It has taken me several weeks to come to terms with the final outcome of our journey along this very cruel road to justice. I could just take a right turn and walk away from it all but that would not be me because I am always my own worst enemy. What drives me many would argue is insanity, I myself do it because I am a mother, these are my children and I see every day the damage that child abuse does. Over two years we waited, 7 preliminary court hearings all manipulated by the defence. Sadly during a time my children were coming to terms with their new lives away from their abuser. The reality and having to share their abuse with the police, the procurator fiscal and of course me. Maybe my anger blinded me to their capability of actually dealing with this undated and abusing procedure of trying to take their abuser to court. I thought ultimately it would help them with their recovery, it was wrong that this happened, he could not do this and walk away from what he had done and of course the fear of what he might do to another child.
Again like the fool I am I encourage them. I trusted the PF and the Justice System to stop this man but as always he was away head of us, over time it became apparent that he had been planning his defence for some time. It shouldn't really of come as a surprise abusers are very clever. Sadly after each prelimary hearing being continued and him getting more and more time it was like a kick in the face to the children and me. I can truly say that it had an immense impact on our mental health. More so for my youngest who began to suffer more and more as time went on. When we left he was still so very young and he had just begun to go through puberty which is hard enough but so traumatic if you have been sexually abused.

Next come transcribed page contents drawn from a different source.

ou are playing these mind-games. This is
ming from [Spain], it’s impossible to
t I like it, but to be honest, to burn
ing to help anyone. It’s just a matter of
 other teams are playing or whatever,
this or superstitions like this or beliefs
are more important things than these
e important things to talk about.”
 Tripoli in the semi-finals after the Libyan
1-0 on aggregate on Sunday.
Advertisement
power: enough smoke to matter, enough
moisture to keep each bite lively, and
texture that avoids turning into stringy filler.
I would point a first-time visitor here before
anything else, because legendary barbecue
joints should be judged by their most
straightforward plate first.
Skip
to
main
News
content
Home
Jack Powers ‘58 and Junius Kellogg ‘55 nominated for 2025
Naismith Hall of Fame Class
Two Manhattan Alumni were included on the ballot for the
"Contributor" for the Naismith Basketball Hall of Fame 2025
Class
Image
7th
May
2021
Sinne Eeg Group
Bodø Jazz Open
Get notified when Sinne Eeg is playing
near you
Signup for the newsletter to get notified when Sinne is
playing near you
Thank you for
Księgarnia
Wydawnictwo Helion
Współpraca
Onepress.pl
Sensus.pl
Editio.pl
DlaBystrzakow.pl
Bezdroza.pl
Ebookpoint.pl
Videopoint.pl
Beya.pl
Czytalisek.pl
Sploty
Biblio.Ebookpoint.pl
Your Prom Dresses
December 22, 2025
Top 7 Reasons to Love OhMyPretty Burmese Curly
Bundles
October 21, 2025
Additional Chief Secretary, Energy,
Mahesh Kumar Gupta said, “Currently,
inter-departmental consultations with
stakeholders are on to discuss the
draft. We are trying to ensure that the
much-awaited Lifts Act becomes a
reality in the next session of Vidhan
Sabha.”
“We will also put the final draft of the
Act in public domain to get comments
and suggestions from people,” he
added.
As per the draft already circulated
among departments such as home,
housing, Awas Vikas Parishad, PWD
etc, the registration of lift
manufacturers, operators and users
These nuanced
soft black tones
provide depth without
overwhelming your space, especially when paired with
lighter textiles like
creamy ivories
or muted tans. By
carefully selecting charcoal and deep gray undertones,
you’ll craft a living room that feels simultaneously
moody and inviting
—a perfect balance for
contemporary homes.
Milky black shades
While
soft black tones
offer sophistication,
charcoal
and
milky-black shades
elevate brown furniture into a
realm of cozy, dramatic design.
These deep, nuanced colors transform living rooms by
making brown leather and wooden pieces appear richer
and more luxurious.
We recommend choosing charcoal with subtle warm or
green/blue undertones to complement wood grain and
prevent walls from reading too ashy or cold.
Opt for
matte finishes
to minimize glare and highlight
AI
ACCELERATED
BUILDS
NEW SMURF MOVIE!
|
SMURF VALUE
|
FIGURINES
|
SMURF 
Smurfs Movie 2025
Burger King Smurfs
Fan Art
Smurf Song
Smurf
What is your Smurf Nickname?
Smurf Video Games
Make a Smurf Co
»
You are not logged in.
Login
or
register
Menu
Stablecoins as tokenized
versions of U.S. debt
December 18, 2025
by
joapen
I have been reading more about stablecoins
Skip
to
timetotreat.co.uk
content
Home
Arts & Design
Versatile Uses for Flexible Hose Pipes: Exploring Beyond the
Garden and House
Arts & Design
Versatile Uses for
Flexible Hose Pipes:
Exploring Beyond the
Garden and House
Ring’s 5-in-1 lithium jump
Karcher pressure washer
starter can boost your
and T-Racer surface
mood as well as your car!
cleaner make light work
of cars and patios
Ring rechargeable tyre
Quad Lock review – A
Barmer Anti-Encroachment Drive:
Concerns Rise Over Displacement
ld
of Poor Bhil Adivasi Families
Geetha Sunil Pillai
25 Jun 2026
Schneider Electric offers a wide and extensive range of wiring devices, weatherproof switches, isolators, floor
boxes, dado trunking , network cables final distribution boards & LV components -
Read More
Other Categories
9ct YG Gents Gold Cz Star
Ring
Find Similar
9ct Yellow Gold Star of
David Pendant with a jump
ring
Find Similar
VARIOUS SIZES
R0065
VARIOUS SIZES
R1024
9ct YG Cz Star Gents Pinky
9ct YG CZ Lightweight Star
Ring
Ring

They gave us a date even though there were things that the PF had not put in place even 2 weeks before the trail. A floating trail too which meant even though we had a date it might not start on that date, could start the day after or day after that and all this uncertainty affecting my children mentally and showing the amount of empathy the court system has for victims of child abuse . My child was to have a named supporter to sit with him whilst giving evidence and at this date the supporter had not been cleared by the courts, they tell you in the court leaflets you will know what Judge is taking the case but this was completely untrue right up to the trail date we never knew the Judge or even met the Deputy Advocate who was taking our case. Maybe because this trail was never going to happen.